Most manufacturer BIOS update utilities are meant to run under Windows or from a DOS bootable floppy.  To run the update under Linux, you must use the "flashrom" utility.  It's available as a package on many distributions.  First, save a copy of the current BIOS onto some removable media like a USB flash drive:

$ flashrom -r backup_bios.bin

Then you write the new BIOS onto the device:

$ flashrom -wv new_bios.bin

DON'T INTERRUPT THIS PROCESS, because if it fails, you just bricked your mobo.  Mine succeeded, so I rebooted to see it it helped.  Upon reboot, I got through the power-on self test (POST), but it machine refused to boot off either the internal drive or a CD.

I assumed that I needed to revert to the old BIOS.  Since the machine wouldn't boot, I needed to do this one from removable media.  I don't have a floppy drive, so I made my USB thumb drive bootable using the makebootfat utility (again, as an OS package) on my Linux laptop and following the descripton on this web site.

I found out later that this mobo's BIOS features the "EZ Flash 2" option, which allows you to update the BIOS off a removable device directly from the BIOS setup menu.  Pretty slick.

Alas, once I got the flash drive ready, the machine refused to even POST.  The chassis fans would spin up, but no beep... nothing.  That's bad.

I assumed that the BIOS update didn't work as well as I'd hoped.  I tried unplugging all the hard drives, removing all the PCI cards except the vid card, and removing all but the minimum amount of RAM.  Still no POST.  Finally, I unplugged the power supply and removed the CMOS battery for a minute.  Upon reinserting it and plugging everything back in, everything booted up just fine again.  Looks like the CMOS reset is what it needed.  Probably should have done that right after the first BIOS update.

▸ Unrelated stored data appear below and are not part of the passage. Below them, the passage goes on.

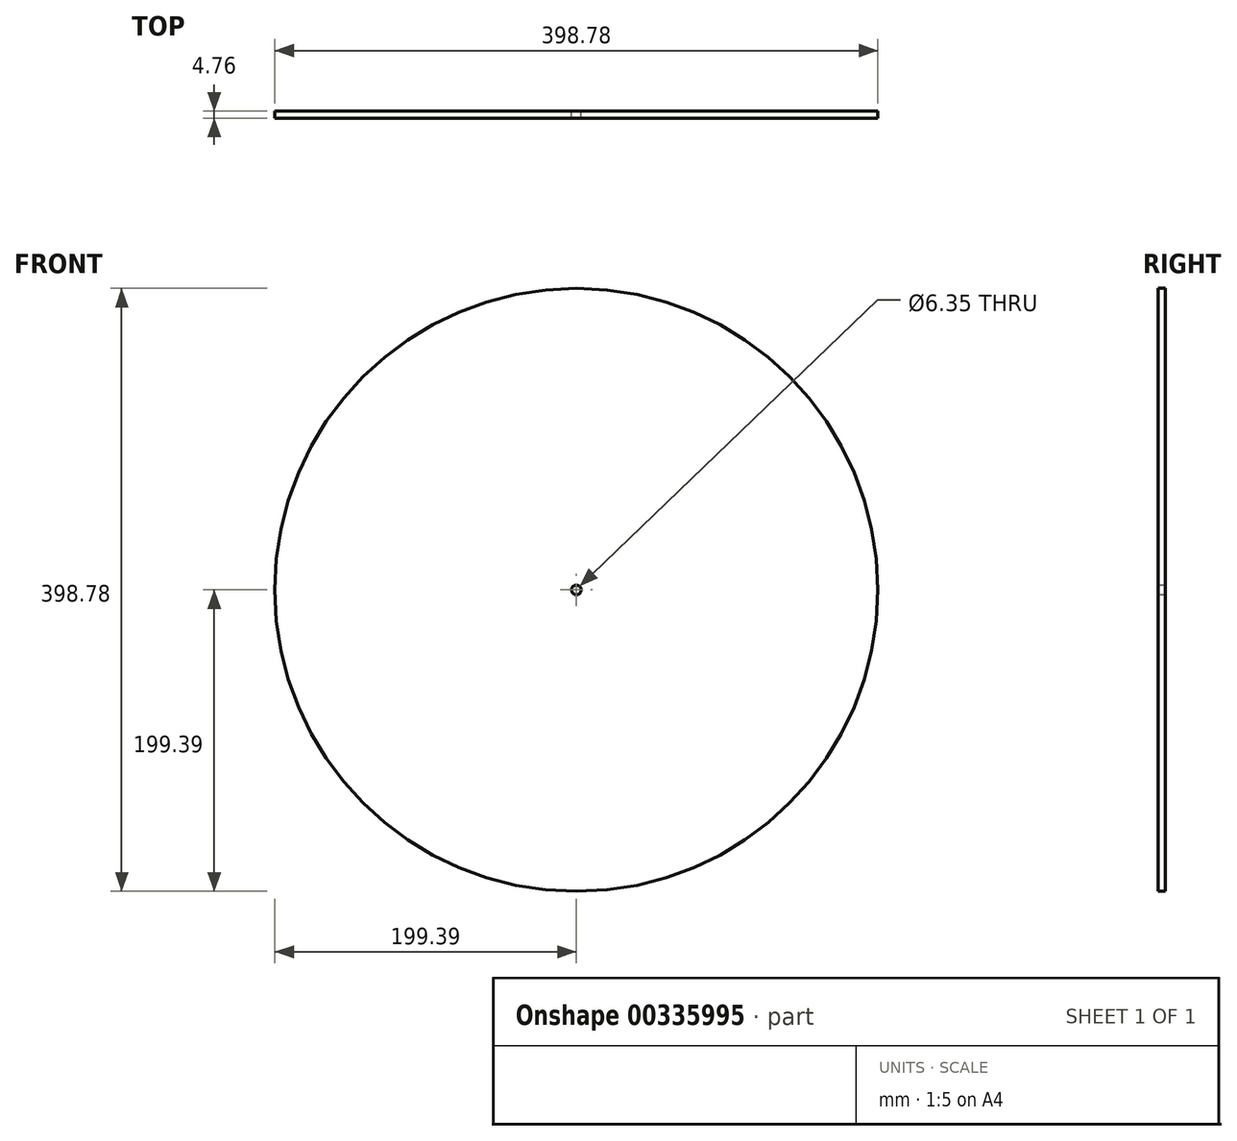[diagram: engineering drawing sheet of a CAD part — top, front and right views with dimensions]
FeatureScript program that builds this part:
annotation { "Feature Type Name" : "Feature", "Feature Type Description" : "" }
export const myFeature = defineFeature(function(context is Context, id is Id, definition is map)
    precondition{}
    {
        {
            var Q0;
            Q0=qCreatedBy(makeId("Front.planeOp"),FACE);
            var sketch = newSketch(context, id + "F0", { "sketchPlane" : qUnion([Q0])});
            skCircle(sketch, "E0", {"center": v(0, 0) * mm, "radius": 199.39 * mm});
            skCircle(sketch, "E1", {"center": v(0, 0) * mm, "radius": 3.18 * mm});
            skSolve(sketch);
        }
        {
            var Q0;
            Q0=makeQuery(id+"F0.imprint","IMPRINT",FACE,{"disambiguationData":[TD([[makeQuery(id+"F0.imprint","IMPRINT",EDGE,{"derivedFrom":sQuery(id+"F0.wireOp",EDGE,"E0")}),1.0]])]});
            extrude(context, id + "F1", {"entities" : qUnion([Q0]), "endBound" : BoundingType.SYMMETRIC, "depth" : 4.76 * mm});
        }
    });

I rebooted and reinitialized the previously-flaky hard drive again.  I spent the time to run a 9-hour extended SMART test over night, and unlike the simple SMART test, this one showed three parameters in the "pre-fail" state.  You can run that test via he "Disk Utility" gui utility, but I did it through the GSmartControl tool, which is also available as a package on many distributions and allowed me to save the results to a file.  Armed with that pre-fail information, I phoned Western Digital, and quickly had a replacement hard drive on its way under warranty.  I just had to pay $6 return shipping for the dead unit, which I can live with.  WD's support rep was very friendly and easy to work with, and never batted an eye at my failure claim.

That's where I am right now.  I'm hoping the new drive arrives before the weekend so that I can spend it getting it inserted into the array and everything extracted off backup.  FYI, it takes about nine hours to extract 2TB off a backup drive.  I can't wait to be past this ordeal, as everything else has been at a standstill while I couldn't trust my home filesystem.  Thank goodness for backups.

While I'm on the subject, many people have their favorite brand of hard drive, and won't go with anything else.  I actually prefer to have a variety of different devices, just so I don't get stuck with a bad lot of drives.  I currently have drives from WD, Seagate, Samsung, and Hitachi in my desktop box alone -- not including the various laptops and rack-mount servers around the house.  I haven't seen an unusual failure rate from any of them until this one failed WD drive.  I've still got other WD drives in service that are doing just fine.  My oldest drive is my Seagate 120GB IDE boot drive, which has racked up 6.6 years of powered-on time and is still going strong.

Incidentally, "green" drives are great for low-power, low-heat environments like USB drives, but they suck as the primary drive in an active system.  They're SOOOO SLOWWW!  I wouldn't buy one specifically for that role again, but since I already had it on hand, it wasn't worth buying a new one.